NO TURBOGAS A LAMA DI RENO!

Sito web del Comitato Popolare No Turbogas Lama di Reno


Ultimo aggiornamento: 3 Febbraio 2010
- Fino ad oggi abbiamo raccolto già 10.300 FIRME !!


Il Comitato Noturbogas sta riorganizzandosi per prepararsi a far fronte ad
un’altra minaccia che incombe sul nostro territorio:

il progetto di costruzione di un INCENERITORE


all’interno della Cartiera De Medici di Marzabotto.

A breve verranno rese note le prossime iniziative contro il turbogas e contro l’inceneritore.
Rimanete in contatto con noi. Contiamo anche sul vostro aiuto.



TURBOPARADE - SABATO 28 MARZO 2009

Cittadini, associazioni e forze politiche, le più diametralmente opposte e con tanto di bandiere, sono stati in grado di sfilare insieme e manifestare un dissenso verso ciò che è comunemente reputato come un progetto che non ha senso per nessuno e che va a discapito della nostra salute, dell'ambiente e della salvaguardia e valorizzazione del nostro territorio.

Grazie a chi ha partecipato!


PER CREARE OCCUPAZIONE IN MODO SOSTENIBILE
PER IL BENESSERE DEL TERRITORIO
PER LA SALUTE DI TUTTI

NO A TURBOGAS, INCENERITORI E CENTRALI A BIOMASSE


SI ALL'ENERGIA DA FONTI RINNOVABILI
SI ALLA RACCOLTA DIFFERENZIATA PORTA A PORTA PER IL RICICLAGGIO DEI RIFIUTI



La protesta è sempre più evidente!!

Esponi anche tu uno striscione!


Lama di Reno dovrebbe essere interessata da un progetto per la costruzione di una serie di impianti per la generazione di energia elettrica. Nel corso di una riunione che il Comune ha organizzato la sera di Giovedì 7 Agosto 2008 il Sindaco di Marzabotto, Masetti, ha dichiarato che, per quanto riguarda l'unità principale, si tratta di un impianto turbogas da 50 MW.

In questa occasione i cittadini presenti sono stati informati del "Protocollo di Intesa" - datato 17 Luglio 2008 e che porta fra gli intestatari la "Regione Emilia-Romagna", la "Provincia di Bologna", la "Provincia di Modena", il "Comune di Spilamberto", il "Comune di Marzabotto", e la ditta "Dufenergy Italia S.p.A." (protocollo comunque non firmato dalla "Provincia di Modena").

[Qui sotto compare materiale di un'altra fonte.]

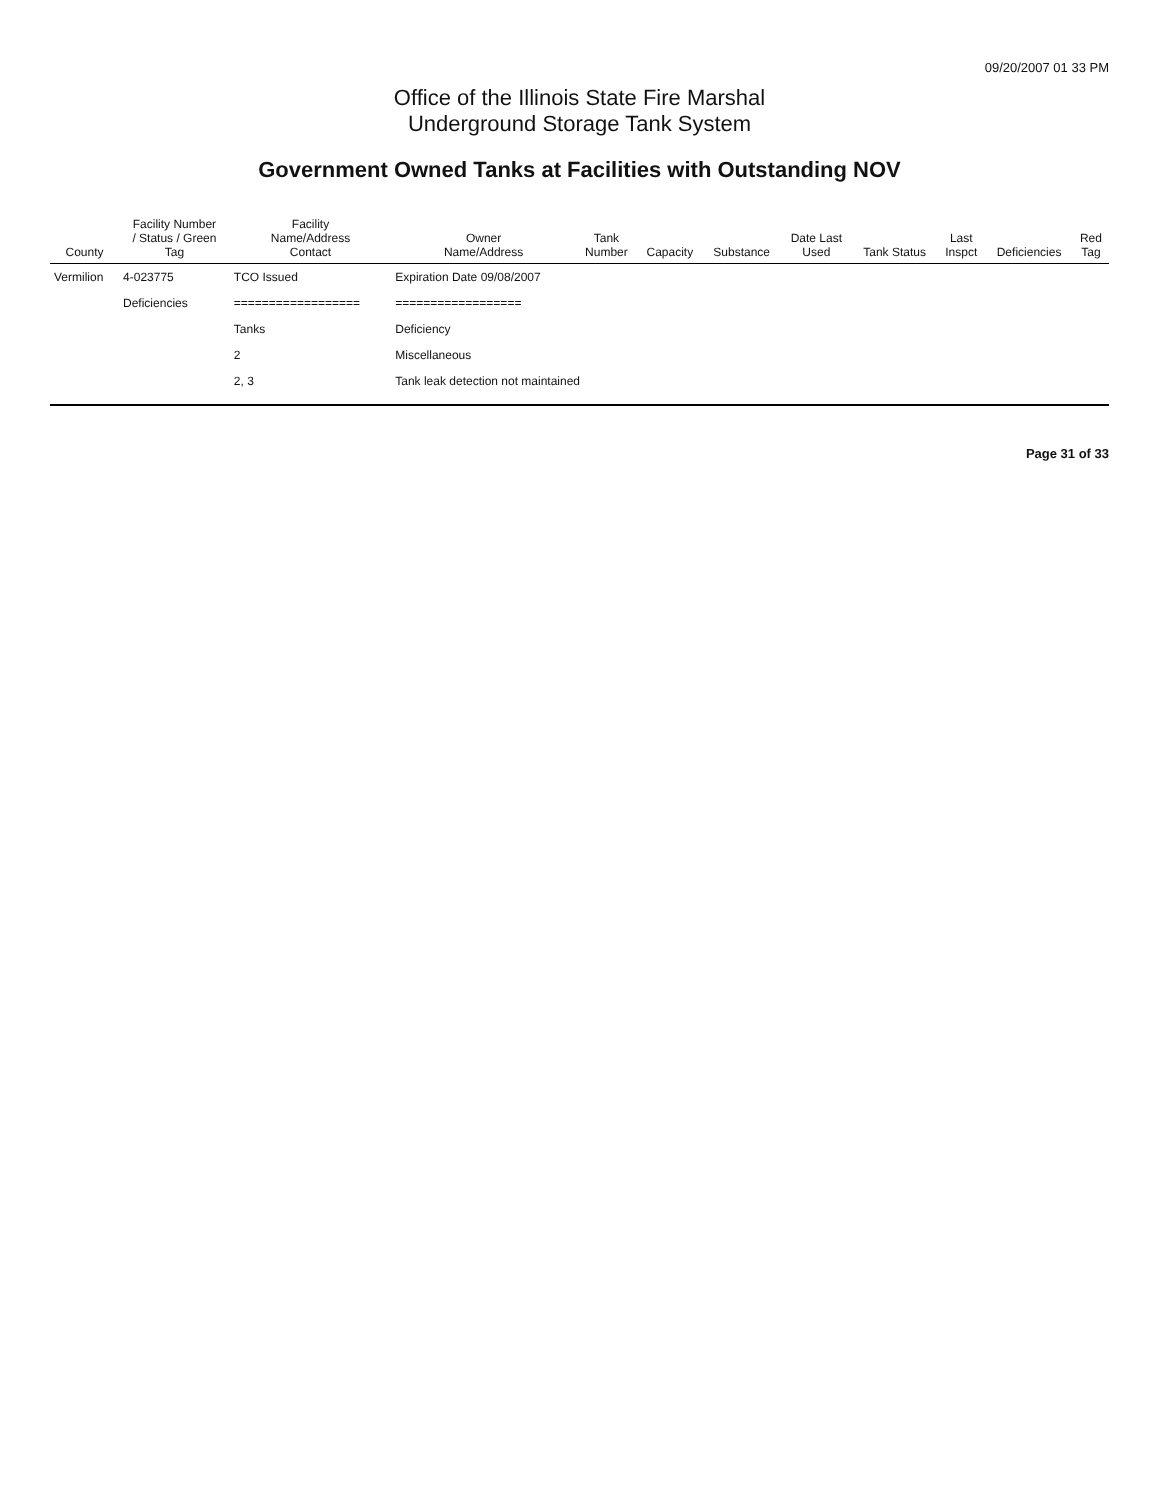09/20/2007 01 33 PM
Office of the Illinois State Fire Marshal
Underground Storage Tank System
Government Owned Tanks at Facilities with Outstanding NOV
| County | Facility Number / Status / Green Tag | Facility Name/Address Contact | Owner Name/Address | Tank Number | Capacity | Substance | Date Last Used | Tank Status | Last Inspct | Deficiencies | Red Tag |
| --- | --- | --- | --- | --- | --- | --- | --- | --- | --- | --- | --- |
| Vermilion | 4-023775 | TCO Issued | Expiration Date 09/08/2007 | | | | | | | | |
| | Deficiencies | ================== | ================== | | | | | | | | |
| | | Tanks | Deficiency | | | | | | | | |
| | | 2 | Miscellaneous | | | | | | | | |
| | | 2, 3 | Tank leak detection not maintained | | | | | | | | |
Page 31 of 33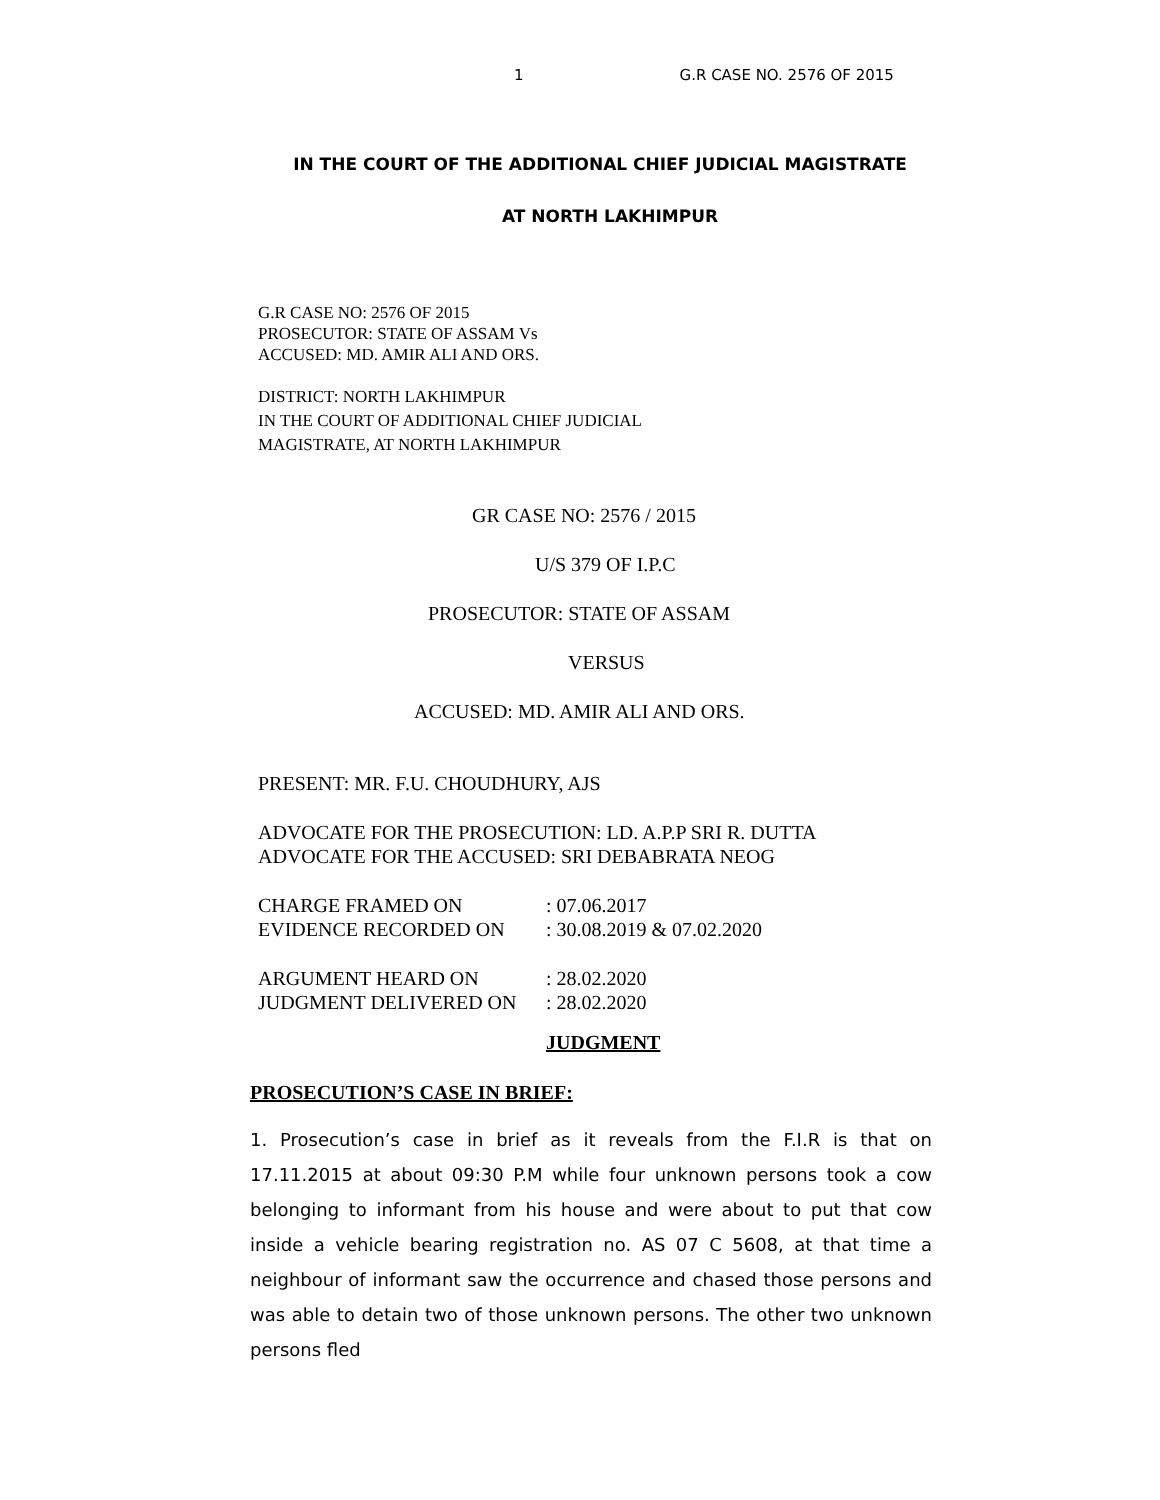1 G.R CASE NO. 2576 OF 2015
IN THE COURT OF THE ADDITIONAL CHIEF JUDICIAL MAGISTRATE
AT NORTH LAKHIMPUR
G.R CASE NO: 2576 OF 2015
PROSECUTOR: STATE OF ASSAM Vs
ACCUSED: MD. AMIR ALI AND ORS.
DISTRICT: NORTH LAKHIMPUR
IN THE COURT OF ADDITIONAL CHIEF JUDICIAL
MAGISTRATE, AT NORTH LAKHIMPUR
GR CASE NO: 2576 / 2015
U/S 379 OF I.P.C
PROSECUTOR: STATE OF ASSAM
VERSUS
ACCUSED: MD. AMIR ALI AND ORS.
PRESENT: MR. F.U. CHOUDHURY, AJS
ADVOCATE FOR THE PROSECUTION: LD. A.P.P SRI R. DUTTA
ADVOCATE FOR THE ACCUSED: SRI DEBABRATA NEOG
| CHARGE FRAMED ON | : 07.06.2017 |
| EVIDENCE RECORDED ON | : 30.08.2019 & 07.02.2020 |
| ARGUMENT HEARD ON | : 28.02.2020 |
| JUDGMENT DELIVERED ON | : 28.02.2020 |
JUDGMENT
PROSECUTION’S CASE IN BRIEF:
1. Prosecution’s case in brief as it reveals from the F.I.R is that on 17.11.2015 at about 09:30 P.M while four unknown persons took a cow belonging to informant from his house and were about to put that cow inside a vehicle bearing registration no. AS 07 C 5608, at that time a neighbour of informant saw the occurrence and chased those persons and was able to detain two of those unknown persons. The other two unknown persons fled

Fino a poco tempo fa non ci eravamo mai posti il problema di cosa fosse un impianto turbogas e cosa ciò esso potesse rappresentare in termini di impatto/inquinamento ambientale; quindi abbiamo fatto una serie di ricerche, preso informazioni e raccolto documentazione che riteniamo presentino un quadro a dir poco allarmante per quanto riguarda gli effetti di questi impianti sulla salute e sull'ambiente.

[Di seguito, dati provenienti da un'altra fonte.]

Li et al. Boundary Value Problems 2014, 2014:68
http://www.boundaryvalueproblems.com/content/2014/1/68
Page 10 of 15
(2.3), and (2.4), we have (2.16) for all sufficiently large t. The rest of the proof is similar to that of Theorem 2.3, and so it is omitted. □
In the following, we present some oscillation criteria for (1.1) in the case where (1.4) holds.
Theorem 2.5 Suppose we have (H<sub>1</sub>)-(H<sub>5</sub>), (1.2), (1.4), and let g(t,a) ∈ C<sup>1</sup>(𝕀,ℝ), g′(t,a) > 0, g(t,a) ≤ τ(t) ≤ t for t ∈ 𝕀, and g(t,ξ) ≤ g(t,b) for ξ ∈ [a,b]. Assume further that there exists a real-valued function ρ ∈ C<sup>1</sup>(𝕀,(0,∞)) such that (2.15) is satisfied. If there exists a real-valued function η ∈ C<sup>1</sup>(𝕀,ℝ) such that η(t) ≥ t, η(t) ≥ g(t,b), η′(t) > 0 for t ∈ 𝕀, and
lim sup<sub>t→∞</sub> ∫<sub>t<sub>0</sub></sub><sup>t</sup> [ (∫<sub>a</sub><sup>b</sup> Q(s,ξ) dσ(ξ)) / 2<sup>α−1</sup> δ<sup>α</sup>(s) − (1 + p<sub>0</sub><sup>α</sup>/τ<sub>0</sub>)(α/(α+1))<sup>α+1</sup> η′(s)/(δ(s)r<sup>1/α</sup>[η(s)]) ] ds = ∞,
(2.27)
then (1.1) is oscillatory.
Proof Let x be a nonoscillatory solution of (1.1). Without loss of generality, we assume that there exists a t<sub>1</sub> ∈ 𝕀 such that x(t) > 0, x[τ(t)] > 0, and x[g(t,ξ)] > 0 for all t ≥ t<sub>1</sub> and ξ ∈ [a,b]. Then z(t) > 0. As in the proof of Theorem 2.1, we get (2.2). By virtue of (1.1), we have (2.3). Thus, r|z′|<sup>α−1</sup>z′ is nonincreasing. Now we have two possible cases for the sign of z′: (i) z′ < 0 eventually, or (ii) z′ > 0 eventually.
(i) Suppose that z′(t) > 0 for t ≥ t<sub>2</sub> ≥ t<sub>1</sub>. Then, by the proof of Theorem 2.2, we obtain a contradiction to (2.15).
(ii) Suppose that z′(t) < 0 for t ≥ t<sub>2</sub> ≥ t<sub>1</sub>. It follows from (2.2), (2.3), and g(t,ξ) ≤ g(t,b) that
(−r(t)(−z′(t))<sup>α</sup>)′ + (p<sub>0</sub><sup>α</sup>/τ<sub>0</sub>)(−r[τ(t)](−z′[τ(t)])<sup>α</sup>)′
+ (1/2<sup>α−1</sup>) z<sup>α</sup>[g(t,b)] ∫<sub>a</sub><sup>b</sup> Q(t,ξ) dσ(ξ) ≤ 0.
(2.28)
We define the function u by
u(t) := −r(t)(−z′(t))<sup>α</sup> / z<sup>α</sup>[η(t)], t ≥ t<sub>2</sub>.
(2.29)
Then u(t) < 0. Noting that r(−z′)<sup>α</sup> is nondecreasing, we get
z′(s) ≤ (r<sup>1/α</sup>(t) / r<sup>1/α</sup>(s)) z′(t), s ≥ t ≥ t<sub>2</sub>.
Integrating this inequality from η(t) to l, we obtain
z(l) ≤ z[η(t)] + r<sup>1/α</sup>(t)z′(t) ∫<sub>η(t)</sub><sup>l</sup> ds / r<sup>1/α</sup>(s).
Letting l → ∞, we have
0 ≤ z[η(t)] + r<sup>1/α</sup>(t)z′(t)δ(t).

Un'azione di protesta non può però essere svolta da un numero non rappresentativo di cittadini, bisogna essere tutti d'accordo ed agire assieme, in maniera apolitica perché questo è un problema che ci tocca tutti, al di là di ogni idea politica. E' per questo che chiediamo la Sua disponibilità ad appoggiare questa iniziativa FIRMANDO, come prima cosa, LA PETIZIONE che stiamo predisponendo e che invieremo agli organi competenti, compresi i Comuni limitrofi, per chiedere che nell'area dell'ex-Cartiera vengano costruiti impianti che utilizzino unicamente energie da fonti rinnovabili e non inquinanti.

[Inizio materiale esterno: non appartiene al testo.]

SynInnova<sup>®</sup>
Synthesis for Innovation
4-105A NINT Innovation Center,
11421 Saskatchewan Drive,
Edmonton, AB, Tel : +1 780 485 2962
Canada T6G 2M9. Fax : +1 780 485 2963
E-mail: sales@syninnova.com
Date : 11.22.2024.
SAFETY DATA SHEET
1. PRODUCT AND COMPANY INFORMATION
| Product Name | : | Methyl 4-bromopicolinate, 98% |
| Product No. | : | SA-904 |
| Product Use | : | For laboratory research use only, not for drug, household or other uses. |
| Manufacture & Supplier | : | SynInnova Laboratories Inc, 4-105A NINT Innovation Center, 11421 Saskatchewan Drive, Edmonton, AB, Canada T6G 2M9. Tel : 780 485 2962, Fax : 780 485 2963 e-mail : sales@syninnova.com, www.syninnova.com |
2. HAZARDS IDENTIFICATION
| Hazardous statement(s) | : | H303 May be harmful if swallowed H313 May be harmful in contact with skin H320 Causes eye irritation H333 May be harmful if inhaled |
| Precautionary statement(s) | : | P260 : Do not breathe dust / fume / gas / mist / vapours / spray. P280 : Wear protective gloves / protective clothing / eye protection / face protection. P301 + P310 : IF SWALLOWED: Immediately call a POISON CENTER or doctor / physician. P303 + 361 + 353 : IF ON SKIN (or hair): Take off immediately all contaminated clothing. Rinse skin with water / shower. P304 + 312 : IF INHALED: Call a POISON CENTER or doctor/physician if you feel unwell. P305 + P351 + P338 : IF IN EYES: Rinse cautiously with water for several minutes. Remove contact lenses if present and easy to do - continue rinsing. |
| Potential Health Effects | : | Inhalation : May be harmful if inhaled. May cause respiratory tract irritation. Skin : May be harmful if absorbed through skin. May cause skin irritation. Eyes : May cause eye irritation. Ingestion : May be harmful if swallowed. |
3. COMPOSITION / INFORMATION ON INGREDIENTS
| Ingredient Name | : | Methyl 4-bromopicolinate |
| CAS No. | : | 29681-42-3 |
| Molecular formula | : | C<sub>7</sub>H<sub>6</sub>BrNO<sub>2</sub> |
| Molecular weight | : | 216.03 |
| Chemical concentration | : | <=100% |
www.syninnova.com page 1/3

Sappiamo tutti quanto possa essere dura e faticosa una protesta quale quella che intendiamo iniziare, ma crediamo che sia un nostro diritto, oltre che un dovere verso noi stessi e, ancor di più, verso i nostri figli, mobilitarci al fine di impedire che qualunque impianto inquinante e dannoso per la salute venga realizzato nell'area dove tutti viviamo, promuovendo a gran voce l'utilizzo delle fonti rinnovabili e non inquinanti.


Per informazioni più dettagliate è possibile scaricare la versione PDF di un volantino distribuito ai cittadini


Al fine di evitare fraintendimenti o ingiustificate speculazioni, il Comitato No Turbogas a Lama di Reno intende precisare la sua posizione rispetto al concetto di "fonti rinnovabili".

Per il Comitato, tale concetto è rappresentato dall'utilizzo di acqua, vento, sole e geotermia.

Quant'altro oggi venga assimilato al concetto di "fonte rinnovabile" non può essere da noi condiviso.

Riteniamo che assimilare alle fonti rinnovabili la combustione di qualunque materiale sia un puro, quanto improprio, esercizio semantico che nulla ha a che fare con la tutela della salute e la salvaguardia dell'ambiente.